Round 2 went even worse for Figueiredo. He again went for a leg lock, and this time his own leg got tangled with his opponent’s. When Sandhagen scrambled into top position, Figueiredo’s knee gave out and he flopped to his back, injured. Referee Dan Miragliotta jumped in to wave off the bout as a TKO at 4:08 of the round.
Cory Sandhagen, shown here finishing Deiveson Figueiredo in the second round Saturday night, said he wants the winner of June’s title bout between Merab Dvalishvili and Sean O’Malley. Photo by Josh Hedges/Zuffa LLC
An unfortunate way for the fight to end? Not for Sandhagen.
“If you don’t know how to play the 50-50 [position], your knee gets popped,” he said.
Sandhagen, who has won four of his past five bouts, then called for a title shot against the winner of the June 7 meeting of champion Merab Dvalishvili and the man he dethroned, Sean O’Malley.

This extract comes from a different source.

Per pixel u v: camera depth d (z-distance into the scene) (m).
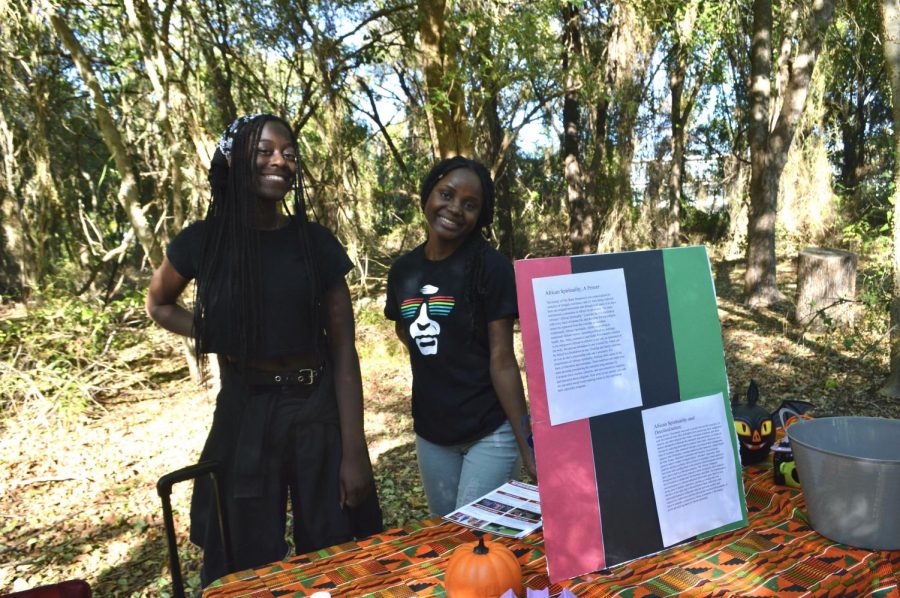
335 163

“I’ve dreamed of being a world champion for more than half of my life now,” Sandhagen said. “UFC, please give me an opportunity to show how great I am to the whole world. Please!”
Sandhagen, No. 5 in the ESPN men’s bantamweight rankings, has come close to the title on several occasions. He lost an interim title bout with former champ Petr Yan in 2021 and also dropped a pair of title eliminators — last summer against Nurmagomedov and in 2020 against eventual champ Aljamain Sterling.
The sixth-ranked Figueiredo has lost two fights in a row in the wake of a three-fight winning streak.
The co-main event produced the first blemish on the starry résumé of middleweight prospect Bo Nickal. The three-time NCAA Division I wrestling champion lost for the first time in his eight-fight MMA career, as Reinier de Ridder produced a second-round TKO with a succession of knees to the body.
De Ridder (20-2), a former two-division One Championship titleholder, has won all three of his UFC fights, the first two by submission. The first round featured much grappling, both in standup clinches and a ground battle. Nickal got a takedown, but de Ridder reversed to top position and seized control.
In Round 2, de Ridder used a clinch to land knees, first to the body and then to the head, hurting Nickal with one to the chin. De Ridder then got the finish with another knee to the body, collapsing the prospect at 1:53 of the round.
The only other fighter from the ESPN rankings who was in action at Wells Fargo Arena was Marina Rodriguez, who is No. 7 at strawweight — for now. Gillian Robertson dominated Rodriguez on the way to a second-round TKO that was Rodriguez’s third loss in a row and fifth in her past six bouts. Rodriguez, 38, announced her retirement afterward.